A sua localização em meados de Setembro, a “dois palmos” do plano de água na margem direita do Cávado, entre funchos e silvas junto à veiga agrícola de Gandra, deveu-se a um mero mas feliz acaso. Após ter montado abrigo para fotografar os habituais Papa-amoras e Felosas-musicais, verifiquei que os chamamentos que lhes dirigia despertavam a curiosidade dos Rouxinóis-pequenos-dos-caniços que, sempre tímidos, ali se mantiveram por vários dias e ainda me permitiram registos fotográficos que ajudaram ao difícil mas seguro diagnóstico da espécie.

Os poucos dados até agora obtidos, associados ao seu alto valor ecológico, justifica uma maior atenção à passagem destas aves nas próximas migrações.
 

Felosa-das-figueiras
(Sylvia borin)




Neste grupo de quatro aves agora indicadas, esta é a única espécie não referenciada no Anexo I da caracterização biológica para o PNLN. Este facto, acrescido da circunstância da UICN a considerar uma espécie «Vulnerável», não me fazia prever a sua ocorrência neste estuário.
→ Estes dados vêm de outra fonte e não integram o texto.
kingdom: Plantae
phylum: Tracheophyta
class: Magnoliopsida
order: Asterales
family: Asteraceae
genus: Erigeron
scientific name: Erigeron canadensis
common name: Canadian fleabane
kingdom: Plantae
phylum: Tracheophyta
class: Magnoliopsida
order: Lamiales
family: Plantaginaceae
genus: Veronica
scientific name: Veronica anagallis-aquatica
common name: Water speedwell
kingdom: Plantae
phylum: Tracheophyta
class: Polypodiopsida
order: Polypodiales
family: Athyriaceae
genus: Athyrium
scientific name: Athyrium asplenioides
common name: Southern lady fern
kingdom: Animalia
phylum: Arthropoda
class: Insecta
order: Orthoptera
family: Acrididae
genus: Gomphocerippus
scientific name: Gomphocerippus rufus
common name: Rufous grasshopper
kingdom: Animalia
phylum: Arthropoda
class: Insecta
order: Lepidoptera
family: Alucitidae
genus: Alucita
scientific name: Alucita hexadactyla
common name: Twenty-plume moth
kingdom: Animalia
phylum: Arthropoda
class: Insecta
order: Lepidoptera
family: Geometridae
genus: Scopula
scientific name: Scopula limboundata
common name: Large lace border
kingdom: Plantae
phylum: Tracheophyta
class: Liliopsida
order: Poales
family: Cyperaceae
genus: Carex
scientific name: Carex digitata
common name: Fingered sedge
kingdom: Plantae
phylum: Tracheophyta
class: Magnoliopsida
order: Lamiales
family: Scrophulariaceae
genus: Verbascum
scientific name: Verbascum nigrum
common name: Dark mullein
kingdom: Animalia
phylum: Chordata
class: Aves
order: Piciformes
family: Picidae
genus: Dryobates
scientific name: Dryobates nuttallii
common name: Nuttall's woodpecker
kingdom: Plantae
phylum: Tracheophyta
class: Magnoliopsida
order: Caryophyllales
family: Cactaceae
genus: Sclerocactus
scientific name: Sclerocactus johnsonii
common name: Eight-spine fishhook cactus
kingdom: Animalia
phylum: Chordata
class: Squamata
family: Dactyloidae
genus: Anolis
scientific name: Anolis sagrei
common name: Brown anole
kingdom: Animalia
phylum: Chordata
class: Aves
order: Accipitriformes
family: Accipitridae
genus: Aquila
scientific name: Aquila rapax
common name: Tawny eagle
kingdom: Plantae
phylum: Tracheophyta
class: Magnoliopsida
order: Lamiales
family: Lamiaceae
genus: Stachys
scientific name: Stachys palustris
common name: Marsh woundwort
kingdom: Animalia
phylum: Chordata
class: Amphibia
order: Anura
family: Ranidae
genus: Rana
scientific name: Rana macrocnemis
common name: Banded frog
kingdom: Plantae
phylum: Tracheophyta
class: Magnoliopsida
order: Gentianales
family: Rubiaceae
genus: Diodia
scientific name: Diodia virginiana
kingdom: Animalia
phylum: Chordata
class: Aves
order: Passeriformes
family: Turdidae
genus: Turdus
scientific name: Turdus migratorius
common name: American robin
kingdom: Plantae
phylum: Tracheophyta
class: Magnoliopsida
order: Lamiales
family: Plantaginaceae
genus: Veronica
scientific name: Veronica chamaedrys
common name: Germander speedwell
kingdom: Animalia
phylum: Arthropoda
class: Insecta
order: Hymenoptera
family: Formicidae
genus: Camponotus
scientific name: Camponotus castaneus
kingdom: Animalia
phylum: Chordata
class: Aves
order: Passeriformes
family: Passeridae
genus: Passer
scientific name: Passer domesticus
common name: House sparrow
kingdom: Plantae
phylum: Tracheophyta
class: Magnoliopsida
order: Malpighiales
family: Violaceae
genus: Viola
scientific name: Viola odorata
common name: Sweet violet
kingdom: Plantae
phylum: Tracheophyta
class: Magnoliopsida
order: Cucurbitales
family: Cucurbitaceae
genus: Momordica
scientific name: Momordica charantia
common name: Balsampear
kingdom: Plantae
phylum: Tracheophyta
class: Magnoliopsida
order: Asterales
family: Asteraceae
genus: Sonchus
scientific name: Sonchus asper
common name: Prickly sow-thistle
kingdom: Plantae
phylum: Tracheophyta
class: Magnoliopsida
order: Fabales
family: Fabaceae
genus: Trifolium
Entre os vários géneros das felosas ou das toutinegras (Família Sylviidae), são muitas as espécies com características de tal modo semelhantes que nem mesmo com a ave na mão as conseguimos distinguir sem auxílio de um experimentado especialista. Assim, tendo em conta que Setembro é o mês mais interessante para encontrar a maior variedade de aves desta família, procurei obter o máximo número possível de fotografias destes pequenos passeriformes. Entre imagens das estivais Felosas-poliglotas, que por cá ainda se mantinham, das migradoras de passagem Felosas-musicais, das invernantes Felosas-comuns, que chegavam, e de outras do Género Sylvia (toutinegras), como a Toutinegra-de-cabeça-preta, a Toutinegra-de-barrete-preto e o Papa-amoras, foi analisada a foto do silvídeo que acompanha estas palavras, obtida no denso silvado junto aos campos das Pedreiras voltados para a margem esquerda do Cávado.

Apesar dos atributos fotográficos não serem gabáveis, tive a felicidade da ave se ter aproximado sem grandes reservas, o suficiente para que não me restassem dúvidas sobre a espécie em causa que, embora tenha a palavra “felosa” no nome vernáculo, se trata efectivamente de uma “toutinegra”.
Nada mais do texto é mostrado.